Required work:
Please tally the lines below that contain the string "Igrexa", counting only matches in the same case, and reply with the number alone.
*** Opening The data ***
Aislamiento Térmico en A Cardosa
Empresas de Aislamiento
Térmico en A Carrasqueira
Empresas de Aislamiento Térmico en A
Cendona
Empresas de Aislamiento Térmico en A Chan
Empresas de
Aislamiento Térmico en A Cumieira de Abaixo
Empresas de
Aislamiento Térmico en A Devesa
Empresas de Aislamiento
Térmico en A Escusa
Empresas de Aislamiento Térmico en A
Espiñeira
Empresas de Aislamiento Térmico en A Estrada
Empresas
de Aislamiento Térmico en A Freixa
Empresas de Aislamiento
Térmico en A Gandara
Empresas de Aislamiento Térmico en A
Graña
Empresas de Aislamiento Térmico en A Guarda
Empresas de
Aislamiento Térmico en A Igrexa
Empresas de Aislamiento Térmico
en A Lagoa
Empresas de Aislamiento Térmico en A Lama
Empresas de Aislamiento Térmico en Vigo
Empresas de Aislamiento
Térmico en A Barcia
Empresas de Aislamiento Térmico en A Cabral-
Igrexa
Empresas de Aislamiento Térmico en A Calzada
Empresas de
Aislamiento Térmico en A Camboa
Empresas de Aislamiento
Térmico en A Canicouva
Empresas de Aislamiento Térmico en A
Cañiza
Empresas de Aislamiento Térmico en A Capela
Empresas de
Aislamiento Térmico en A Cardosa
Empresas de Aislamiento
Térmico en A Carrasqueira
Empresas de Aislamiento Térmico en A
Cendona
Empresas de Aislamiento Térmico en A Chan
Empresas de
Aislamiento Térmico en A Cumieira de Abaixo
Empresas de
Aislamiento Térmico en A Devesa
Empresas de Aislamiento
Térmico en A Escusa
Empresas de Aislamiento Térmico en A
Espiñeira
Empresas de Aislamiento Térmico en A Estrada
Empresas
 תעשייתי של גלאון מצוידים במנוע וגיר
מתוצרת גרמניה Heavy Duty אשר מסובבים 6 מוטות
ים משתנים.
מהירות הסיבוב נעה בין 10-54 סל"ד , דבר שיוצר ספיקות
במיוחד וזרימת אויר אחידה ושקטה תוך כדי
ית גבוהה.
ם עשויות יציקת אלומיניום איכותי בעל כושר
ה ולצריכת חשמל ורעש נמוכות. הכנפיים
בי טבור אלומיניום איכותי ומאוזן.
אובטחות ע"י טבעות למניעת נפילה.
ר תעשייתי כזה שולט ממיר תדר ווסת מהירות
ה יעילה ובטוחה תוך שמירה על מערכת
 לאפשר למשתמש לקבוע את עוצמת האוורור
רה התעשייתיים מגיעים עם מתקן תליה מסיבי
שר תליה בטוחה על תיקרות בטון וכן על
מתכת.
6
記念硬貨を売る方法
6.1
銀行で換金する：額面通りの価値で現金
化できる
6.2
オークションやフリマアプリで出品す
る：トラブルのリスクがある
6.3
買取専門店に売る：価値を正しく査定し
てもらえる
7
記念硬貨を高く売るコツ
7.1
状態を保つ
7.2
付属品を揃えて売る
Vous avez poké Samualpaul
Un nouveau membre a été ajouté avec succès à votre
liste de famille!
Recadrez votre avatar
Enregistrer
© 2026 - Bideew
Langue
*** Closing The data ***
Output of the task:
2